**EXERCISE PROMPT**: Copy each line below containing "lines".

[Collected data entries]

——————

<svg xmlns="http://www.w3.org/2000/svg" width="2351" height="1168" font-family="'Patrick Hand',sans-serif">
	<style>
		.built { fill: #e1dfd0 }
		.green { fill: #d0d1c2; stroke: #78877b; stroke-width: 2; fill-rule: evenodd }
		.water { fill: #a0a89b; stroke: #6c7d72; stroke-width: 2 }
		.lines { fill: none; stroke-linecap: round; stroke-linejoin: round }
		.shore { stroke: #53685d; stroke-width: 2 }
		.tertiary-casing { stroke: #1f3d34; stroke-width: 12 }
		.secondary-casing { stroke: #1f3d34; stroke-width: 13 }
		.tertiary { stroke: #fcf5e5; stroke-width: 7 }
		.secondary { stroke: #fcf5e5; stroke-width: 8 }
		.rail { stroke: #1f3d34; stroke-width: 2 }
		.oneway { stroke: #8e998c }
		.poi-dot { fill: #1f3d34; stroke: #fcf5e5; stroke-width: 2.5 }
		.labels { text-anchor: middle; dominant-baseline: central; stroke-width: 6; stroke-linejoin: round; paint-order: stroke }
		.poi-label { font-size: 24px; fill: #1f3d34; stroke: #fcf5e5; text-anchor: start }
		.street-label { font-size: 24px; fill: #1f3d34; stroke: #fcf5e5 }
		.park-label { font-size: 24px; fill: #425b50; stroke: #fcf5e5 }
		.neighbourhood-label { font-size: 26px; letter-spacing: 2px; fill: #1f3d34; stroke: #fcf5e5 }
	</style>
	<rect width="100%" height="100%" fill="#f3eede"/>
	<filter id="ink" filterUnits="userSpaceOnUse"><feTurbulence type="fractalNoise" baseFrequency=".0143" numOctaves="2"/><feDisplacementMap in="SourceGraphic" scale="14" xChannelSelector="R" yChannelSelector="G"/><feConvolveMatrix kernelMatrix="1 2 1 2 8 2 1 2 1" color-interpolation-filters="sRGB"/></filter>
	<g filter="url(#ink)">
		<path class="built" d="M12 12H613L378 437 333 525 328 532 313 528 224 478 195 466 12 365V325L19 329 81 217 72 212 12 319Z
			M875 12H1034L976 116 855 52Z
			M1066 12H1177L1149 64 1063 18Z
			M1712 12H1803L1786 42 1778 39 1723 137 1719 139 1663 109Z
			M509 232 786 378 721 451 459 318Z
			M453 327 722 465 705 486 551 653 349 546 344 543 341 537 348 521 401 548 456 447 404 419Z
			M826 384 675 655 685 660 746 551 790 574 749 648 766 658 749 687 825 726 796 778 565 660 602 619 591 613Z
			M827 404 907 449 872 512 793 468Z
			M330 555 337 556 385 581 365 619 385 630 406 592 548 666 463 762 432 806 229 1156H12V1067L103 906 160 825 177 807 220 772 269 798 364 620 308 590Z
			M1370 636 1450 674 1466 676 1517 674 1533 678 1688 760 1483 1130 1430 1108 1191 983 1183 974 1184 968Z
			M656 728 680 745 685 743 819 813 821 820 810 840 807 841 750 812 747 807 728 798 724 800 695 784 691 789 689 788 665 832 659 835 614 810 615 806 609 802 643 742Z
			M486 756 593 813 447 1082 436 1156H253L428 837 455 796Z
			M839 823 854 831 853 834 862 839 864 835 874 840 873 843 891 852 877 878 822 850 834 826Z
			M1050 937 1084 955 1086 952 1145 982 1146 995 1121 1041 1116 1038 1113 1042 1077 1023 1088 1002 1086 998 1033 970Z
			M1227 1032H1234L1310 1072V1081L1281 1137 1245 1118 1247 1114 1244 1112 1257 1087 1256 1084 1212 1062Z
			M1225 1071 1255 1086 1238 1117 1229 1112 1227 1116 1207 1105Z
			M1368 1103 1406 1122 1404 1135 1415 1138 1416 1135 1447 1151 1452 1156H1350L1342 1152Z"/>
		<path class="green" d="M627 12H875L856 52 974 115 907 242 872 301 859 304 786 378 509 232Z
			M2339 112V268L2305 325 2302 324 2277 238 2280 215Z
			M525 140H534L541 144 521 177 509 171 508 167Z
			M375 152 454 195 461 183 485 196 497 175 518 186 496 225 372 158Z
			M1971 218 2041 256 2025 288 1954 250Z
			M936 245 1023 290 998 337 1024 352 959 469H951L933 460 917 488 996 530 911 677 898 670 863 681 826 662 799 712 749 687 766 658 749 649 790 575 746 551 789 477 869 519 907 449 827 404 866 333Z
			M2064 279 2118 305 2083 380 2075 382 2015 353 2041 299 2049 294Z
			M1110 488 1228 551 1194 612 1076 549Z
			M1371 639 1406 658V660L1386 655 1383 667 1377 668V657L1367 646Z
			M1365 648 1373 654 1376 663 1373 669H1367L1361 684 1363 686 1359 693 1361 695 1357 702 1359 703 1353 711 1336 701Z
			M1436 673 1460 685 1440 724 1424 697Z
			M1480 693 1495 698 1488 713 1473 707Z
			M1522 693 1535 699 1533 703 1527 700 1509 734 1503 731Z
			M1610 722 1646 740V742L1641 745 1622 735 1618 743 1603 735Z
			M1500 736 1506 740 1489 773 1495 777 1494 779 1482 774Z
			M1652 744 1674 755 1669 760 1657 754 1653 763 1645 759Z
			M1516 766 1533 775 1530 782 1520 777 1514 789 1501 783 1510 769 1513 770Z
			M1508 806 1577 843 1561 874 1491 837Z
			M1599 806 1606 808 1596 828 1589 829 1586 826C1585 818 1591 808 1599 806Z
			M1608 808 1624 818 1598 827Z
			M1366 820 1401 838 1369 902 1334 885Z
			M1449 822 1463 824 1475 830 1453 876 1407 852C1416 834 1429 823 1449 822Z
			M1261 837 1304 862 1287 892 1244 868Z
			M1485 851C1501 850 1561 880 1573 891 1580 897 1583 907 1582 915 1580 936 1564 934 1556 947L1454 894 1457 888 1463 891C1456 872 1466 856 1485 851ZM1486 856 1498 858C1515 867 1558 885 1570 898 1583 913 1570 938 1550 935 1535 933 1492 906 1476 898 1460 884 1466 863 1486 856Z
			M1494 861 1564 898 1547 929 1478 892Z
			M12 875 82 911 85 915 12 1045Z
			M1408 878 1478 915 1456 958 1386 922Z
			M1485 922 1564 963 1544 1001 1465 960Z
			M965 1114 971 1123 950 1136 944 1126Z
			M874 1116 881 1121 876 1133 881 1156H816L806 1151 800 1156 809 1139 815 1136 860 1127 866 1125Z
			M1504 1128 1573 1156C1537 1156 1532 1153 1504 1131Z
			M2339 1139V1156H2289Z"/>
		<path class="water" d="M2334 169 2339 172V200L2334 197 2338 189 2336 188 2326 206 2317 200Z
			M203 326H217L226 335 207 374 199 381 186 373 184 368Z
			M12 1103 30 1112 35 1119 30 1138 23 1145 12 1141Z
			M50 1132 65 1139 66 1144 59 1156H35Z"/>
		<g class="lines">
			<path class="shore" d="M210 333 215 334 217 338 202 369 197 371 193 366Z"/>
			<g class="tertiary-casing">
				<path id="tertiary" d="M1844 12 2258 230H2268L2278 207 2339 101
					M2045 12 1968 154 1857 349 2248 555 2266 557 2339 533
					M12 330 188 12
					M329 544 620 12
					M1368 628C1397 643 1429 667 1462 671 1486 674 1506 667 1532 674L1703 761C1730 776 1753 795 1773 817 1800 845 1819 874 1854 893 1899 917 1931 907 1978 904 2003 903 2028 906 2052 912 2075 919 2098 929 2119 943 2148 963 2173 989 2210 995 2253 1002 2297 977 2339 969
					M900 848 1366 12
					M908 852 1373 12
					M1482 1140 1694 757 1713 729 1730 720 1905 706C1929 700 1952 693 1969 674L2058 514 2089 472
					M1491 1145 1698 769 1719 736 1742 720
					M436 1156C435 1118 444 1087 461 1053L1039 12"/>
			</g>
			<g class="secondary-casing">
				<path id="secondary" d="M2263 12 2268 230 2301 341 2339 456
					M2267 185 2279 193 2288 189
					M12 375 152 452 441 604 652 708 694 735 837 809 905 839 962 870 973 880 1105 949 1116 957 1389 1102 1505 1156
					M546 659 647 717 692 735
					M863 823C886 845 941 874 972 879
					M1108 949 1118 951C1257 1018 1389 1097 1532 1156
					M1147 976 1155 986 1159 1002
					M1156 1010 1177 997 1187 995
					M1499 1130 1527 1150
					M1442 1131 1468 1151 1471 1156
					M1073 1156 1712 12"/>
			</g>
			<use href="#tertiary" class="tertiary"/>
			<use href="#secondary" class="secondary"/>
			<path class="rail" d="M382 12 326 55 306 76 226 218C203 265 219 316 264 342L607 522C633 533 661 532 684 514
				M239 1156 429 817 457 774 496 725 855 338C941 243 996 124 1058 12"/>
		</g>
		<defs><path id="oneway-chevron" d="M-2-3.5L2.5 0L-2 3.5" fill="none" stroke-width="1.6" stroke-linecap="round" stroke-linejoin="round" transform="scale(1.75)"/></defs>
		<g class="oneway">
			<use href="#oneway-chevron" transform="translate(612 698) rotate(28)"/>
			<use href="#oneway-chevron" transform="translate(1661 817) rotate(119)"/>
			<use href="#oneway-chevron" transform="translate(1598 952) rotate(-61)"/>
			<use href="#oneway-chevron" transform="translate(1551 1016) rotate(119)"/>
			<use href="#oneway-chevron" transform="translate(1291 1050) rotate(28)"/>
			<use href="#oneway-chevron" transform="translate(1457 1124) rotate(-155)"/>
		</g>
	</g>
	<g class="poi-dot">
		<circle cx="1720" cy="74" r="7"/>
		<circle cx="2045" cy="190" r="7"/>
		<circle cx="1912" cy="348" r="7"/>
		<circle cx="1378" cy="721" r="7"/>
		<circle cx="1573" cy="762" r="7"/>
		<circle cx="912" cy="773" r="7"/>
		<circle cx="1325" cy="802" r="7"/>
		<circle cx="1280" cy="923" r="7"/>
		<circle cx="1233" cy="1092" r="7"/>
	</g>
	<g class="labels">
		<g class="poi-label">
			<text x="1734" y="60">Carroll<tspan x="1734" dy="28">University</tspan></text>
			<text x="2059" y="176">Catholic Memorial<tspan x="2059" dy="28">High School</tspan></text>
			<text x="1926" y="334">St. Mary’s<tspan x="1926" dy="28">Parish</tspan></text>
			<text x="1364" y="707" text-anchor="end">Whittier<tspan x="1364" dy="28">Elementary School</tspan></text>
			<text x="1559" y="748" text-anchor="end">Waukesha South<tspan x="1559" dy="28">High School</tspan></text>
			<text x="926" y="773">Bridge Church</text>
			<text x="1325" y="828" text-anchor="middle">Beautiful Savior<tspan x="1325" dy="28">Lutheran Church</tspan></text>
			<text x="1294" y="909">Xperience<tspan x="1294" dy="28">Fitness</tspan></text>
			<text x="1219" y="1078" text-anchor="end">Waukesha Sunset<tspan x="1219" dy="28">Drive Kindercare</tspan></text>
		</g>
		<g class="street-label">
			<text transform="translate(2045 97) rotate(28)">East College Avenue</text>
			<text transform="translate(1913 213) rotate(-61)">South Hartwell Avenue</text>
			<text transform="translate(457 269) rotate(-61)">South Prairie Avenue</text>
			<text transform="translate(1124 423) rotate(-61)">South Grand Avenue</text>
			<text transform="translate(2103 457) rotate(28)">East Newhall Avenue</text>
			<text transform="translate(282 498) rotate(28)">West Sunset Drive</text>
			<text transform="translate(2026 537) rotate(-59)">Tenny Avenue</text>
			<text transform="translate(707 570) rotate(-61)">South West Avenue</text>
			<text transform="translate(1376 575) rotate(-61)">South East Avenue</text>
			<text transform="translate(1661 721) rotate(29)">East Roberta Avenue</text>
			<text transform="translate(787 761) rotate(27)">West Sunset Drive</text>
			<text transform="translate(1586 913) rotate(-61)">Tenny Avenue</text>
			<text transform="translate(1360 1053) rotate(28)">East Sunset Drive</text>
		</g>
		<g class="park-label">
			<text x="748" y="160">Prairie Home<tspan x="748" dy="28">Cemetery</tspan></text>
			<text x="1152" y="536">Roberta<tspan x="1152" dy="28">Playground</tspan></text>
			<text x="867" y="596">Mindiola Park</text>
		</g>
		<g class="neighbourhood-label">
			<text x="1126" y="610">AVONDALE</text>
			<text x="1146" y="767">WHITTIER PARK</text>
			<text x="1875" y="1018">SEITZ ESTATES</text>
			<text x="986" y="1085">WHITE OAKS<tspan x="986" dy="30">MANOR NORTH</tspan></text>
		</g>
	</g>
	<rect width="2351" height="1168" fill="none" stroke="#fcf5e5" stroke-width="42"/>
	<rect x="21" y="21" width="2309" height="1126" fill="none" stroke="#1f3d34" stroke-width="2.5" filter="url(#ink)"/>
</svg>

——————

**RESULT FOR THIS TASK**:
		.lines { fill: none; stroke-linecap: round; stroke-linejoin: round }
		<g class="lines">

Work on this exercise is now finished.